Requiem for a Hero - enter Winterbourne




“Paragon City boasts more than its fair share of celebrated scientists, inventors and visionaries, but none was more celebrated than Nathaniel Winterbourne. A specialist in cryonics, the study of physics at extremely low temperatures, Nathaniel’s own mutant powers for control of ice allowed him special insight into the processes associated with creating the extremely low temperatures associated with his line of work.
Most recently noted for his amazing work on processes of cryonic suspension for use in extreme trauma cases, Nathaniel also used his special talents as a registered hero for the good of you, me, and all of Paragon City.”

The evening was gleaming… the first velvet blanket of snow had fallen for the winter and was casting its blue-white glow on everything. Out here, in the cold, people went about their business, living and dying, laughing, crying, killing…. and burying their dead.
The faceless figure in the white suit of armor reflected on the life of the man they were burying today and wondered… what good were his super-powers now? Ambushed in his own home by Tsoo assassins, without his medevac badge, left to die next to the bodies of his wife and newborn son? The authorities had found him with his family the next morning, stretched out to touch them both, all three frozen solid in some desperate attempt to save them by suspending their processes. He couldn’t have known it was too late for either of them. The coroner declared that they had been dead long before they were frozen; lividity in the extremities and the fronts of their abdomens proved that. Nathaniel’s body, though alive when he froze himself, was damaged beyond even the powers of the empathy healers to repair before he would die. And now we have this… spectacle…

The priest begins… “I am the resurrection and the life,' saith the Lord; 'he that believeth in me, though he were dead, yet shall he live: and whosoever liveth and believeth in me shall never die.”

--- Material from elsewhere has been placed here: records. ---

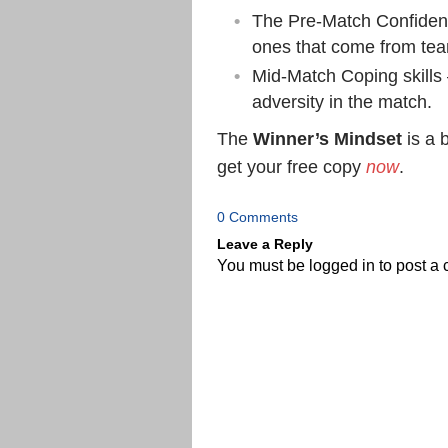
The Pre-Match Confidenc
ones that come from te
Mid-Match Coping skills 
adversity in the match.
The
Winner’s Mindset
is a b
get your free copy
now
.
0 Comments
Leave a Reply
You must be
logged in
to post a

As the liturgy continues, the armored figure feels no solace, no comfort from the words that have sustained him in his own fight against the corrupting forces that encroach constantly on the daily living of the citizens of Paragon City. In his fights with the Tsoo, he never envisioned that it could result in something this tragic. It was fighting the good fight, never surrendering to the forces of evil… Blah blah blah! But now, people were dead! Innocents that weren’t even involved in the fight, except to be related to a marked man, had died at the merciless hands of the Inkmen. And Nathaniel’s life was over too… reduced to a frozen brain, preserved by the technology that he created, awaiting the day when cloning technology might be able to give him another shot at living a normal life.

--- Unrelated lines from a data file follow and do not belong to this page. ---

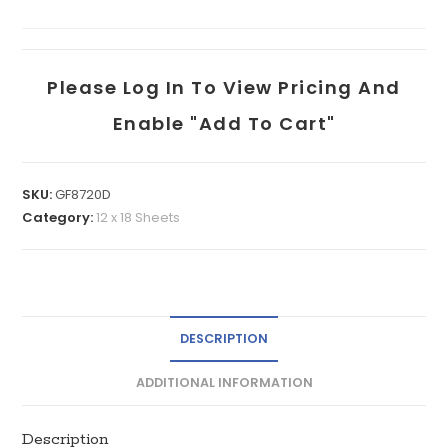
Please Log In To View Pricing And
Enable "add To Cart"
SKU:
GF8720D
Category:
12 x 18 Sheets
DESCRIPTION
ADDITIONAL INFORMATION
Description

“The Lord is my shepherd. I shall not want….”

The opalescent mask on the insulated high-impact plastic suit was impassive. Technology developed by the man whose service was attended by many friends and colleagues kept at least one hero alive…this one. There should have been feelings of gratitude, or thankfulness, or something. But there was nothing. Coming to this service was a mistake. All that was felt was regret. As he looked around him, other heroes were also in attendance, some in armor, others in tights of spandex or leather; all of them looked stricken for the fallen hero. All of them would take their solemn revenge against the Tsoo for this travesty. Nathaniel was a loved man: by his family, by his friends, and by his colleagues. His was not a life to regret, but regret was still felt.

“‘We therefore commit his body to the ground; earth to earth, ashes to ashes, dust to dust; in the sure and certain hope of the Resurrection to eternal life.”

The Priest concludes the liturgy and, as handfuls of earth are scattered on the snow-dusted coffin, the attendees, one by one, turn and walk away. Slowly, awkwardly, the white figure approaches the graveside and, with a click and a whirr of the gyros in his new limbs, grabs a handful of dirt from the mound beside the grave and kneels,

“Goodbye, old friend. I am so sorry I failed you in your final moments.”

Scattering the dust upon the grave of what was once his body, the armored servomechanism with a frozen brain that is all that’s left of Nathaniel Winterbourne gets up and slowly walks into the flurry of the oncoming snowstorm.

“Fitting,” he thinks, as the gravediggers shout to each other to hurry or he’ll be buried by the snow before he’s under the earth.

His old life over. Dead and buried.
His new life, if it could be called that, just begun.
The Inkmen were in for a surprise.

<<OOC>> OK, guys... what do you think?



22 readers and not ONE comment??

Come ON people... How am I going to become a better writer without some critique??



okies..I'll be the first then =)

It was preaty good, interesting concept...there was an odd little flip/flop in tenses near the end though...and I wasnt quite clear (not saying this isnt a normal thing for me :b ) on how a frozen brain could be functioning (although obviously I'm sure you were implying it was once and now isnt..but thats not how it read)

okies..I'm done with the icky critiquing part.



Heh... Welcome to my pain. Not that I MIND getting good comments on my stories but a few "You could work on this" would help as well.


For the most part I really liked the story and the style. I do tend to agree with Ishtara however in that near the end the tenses seemed to flip a bit and made it confusing.

I was not so worried about there being a frozen brain running about (Hey... it IS a superhero world) as I was about the shere confusion for a while. The "Brain" seemed to be totally distant from the body both literally and spirtually. Essentially he had SOME emotions about seeing himself get buried, but not much more than revenge.

However this "Cold" demeanor may have been what you were going for.

Hope that helps!



Thanks for the tips...

The flip in tense was an experiment in shifting reader awareness... believe it or not it was deliberate...
The transition point is "And now this.... spectacle..."

Apparently it didn't work as planned. No biggie... that's what experimental writing is about.
I should also put a little more about how the hero found, at cryonic temps, that frozen nerve tissue becomes superconductive and can carry ambient charge through existing nerve channels. Yes, his brain is still frozen.

As for his chilly demeanor, it is a function of the fact that, without hormones to power our emotions, as science has found, they fall a little flat. THis guy no longer has a flesh and blood body... no real passions... just memories... and some regrets...

and maybe the hope that, some day, should science be able to give him back a body, he will have cleaned the world up enough in the meantime to make it safe for whatever family he might have then.

I couldn't find a clean way to introduce these factors within the body of the scene depicted, but I guess I could have taken more time to set up the story... I was concerned that it would get stale though. How do you keep a story from getting stale while you are writing it?